DecisionTreeRegressor(criterion='mse', max_depth=None, max_features=None,
           max_leaf_nodes=None, min_impurity_decrease=0.0,
           min_impurity_split=None, min_samples_leaf=1,
           min_samples_split=2, min_weight_fraction_leaf=0.0,
           presort=False, random_state=1, splitter='best')

## FINDING mean absolute error (MAE) 

### It is a measure of difference between two continuous variables. We use it to identify how well our model is trained. Means whether it is predicting correctly or not.

In [32]:
# Make validation predictions and calculate mean absolute error
val_predictions = iowa_model.predict(val_X)
val_mae = mean_absolute_error(val_predictions, val_y)
print("Validation MAE: $",val_mae)

Validation MAE: $ 29652.931506849316


# The Mean Absolute Error is Coming $29,653 in house price prediction which is very high. 
## Now I will try to reduce the Error by checking the MAE at various Depth of the Decision tree.

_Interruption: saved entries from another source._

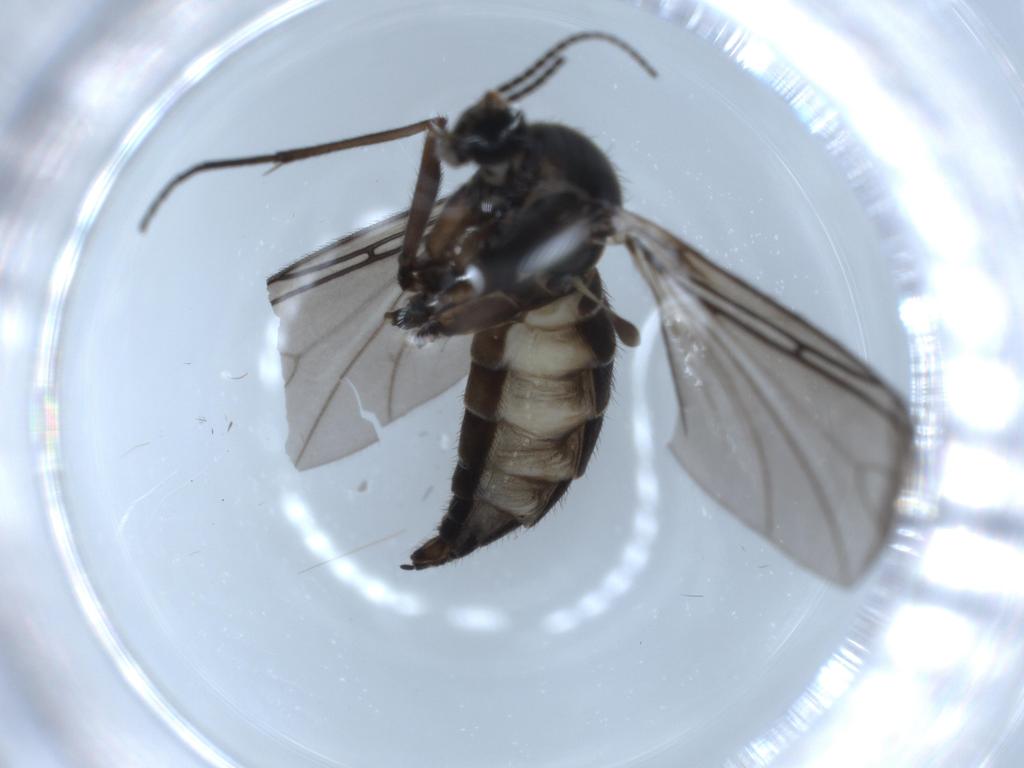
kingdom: Animalia
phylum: Arthropoda
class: Insecta
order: Diptera
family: Sciaridae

### Method to calculate the MAE for a given depth/Max Leave count. 

In [33]:
def get_mae(max_leaf_nodes, train_X, val_X, train_y, val_y):
    model = DecisionTreeRegressor(max_leaf_nodes=max_leaf_nodes, random_state=0)
    model.fit(train_X, train_y)
    preds_val = model.predict(val_X)
    mae = mean_absolute_error(val_y, preds_val)
    return(mae)

## Step 1: Compare Different Tree Sizes

In [34]:
candidate_max_leaf_nodes = [5, 25, 50, 100, 250, 500]
#  finding the ideal tree size from candidate_max_leaf_nodes
min_err=0
size=0
for x in candidate_max_leaf_nodes:
    mae=get_mae(x,train_X, val_X, train_y, val_y)
    if min_err==0 or mae<min_err:
      min_err=mae
      size=x 
    

# Storing the best value of max_leaf_nodes (it will be either 5, 25, 50, 100, 250 or 500)
best_tree_size =size


## Step 2: Fit Model Using All Data

As we know the best tree size. Now deploying this model in practice. We will make it even more accurate by using all of the data and keeping that tree size. That is, now we don't need to hold out the validation data

In [35]:
# Filling in argument to make optimal size 
final_model = DecisionTreeRegressor(max_leaf_nodes=best_tree_size,random_state=1)

# fitting the final model
final_model.fit(X, y)


DecisionTreeRegressor(criterion='mse', max_depth=None, max_features=None,
           max_leaf_nodes=100, min_impurity_decrease=0.0,
           min_impurity_split=None, min_samples_leaf=1,
           min_samples_split=2, min_weight_fraction_leaf=0.0,
           presort=False, random_state=1, splitter='best')

In [36]:
from sklearn.ensemble import RandomForestRegressor
from sklearn.metrics import mean_absolute_error

forest_model = RandomForestRegressor(random_state=1)
forest_model.fit(train_X, train_y)
melb_preds = forest_model.predict(val_X)
print("The mean_absolute_error in Predicted house price is $", mean_absolute_error(val_y, melb_preds))

The mean_absolute_error in Predicted house price is $ 22762.42931506849


The model is tuned and we can see improved results.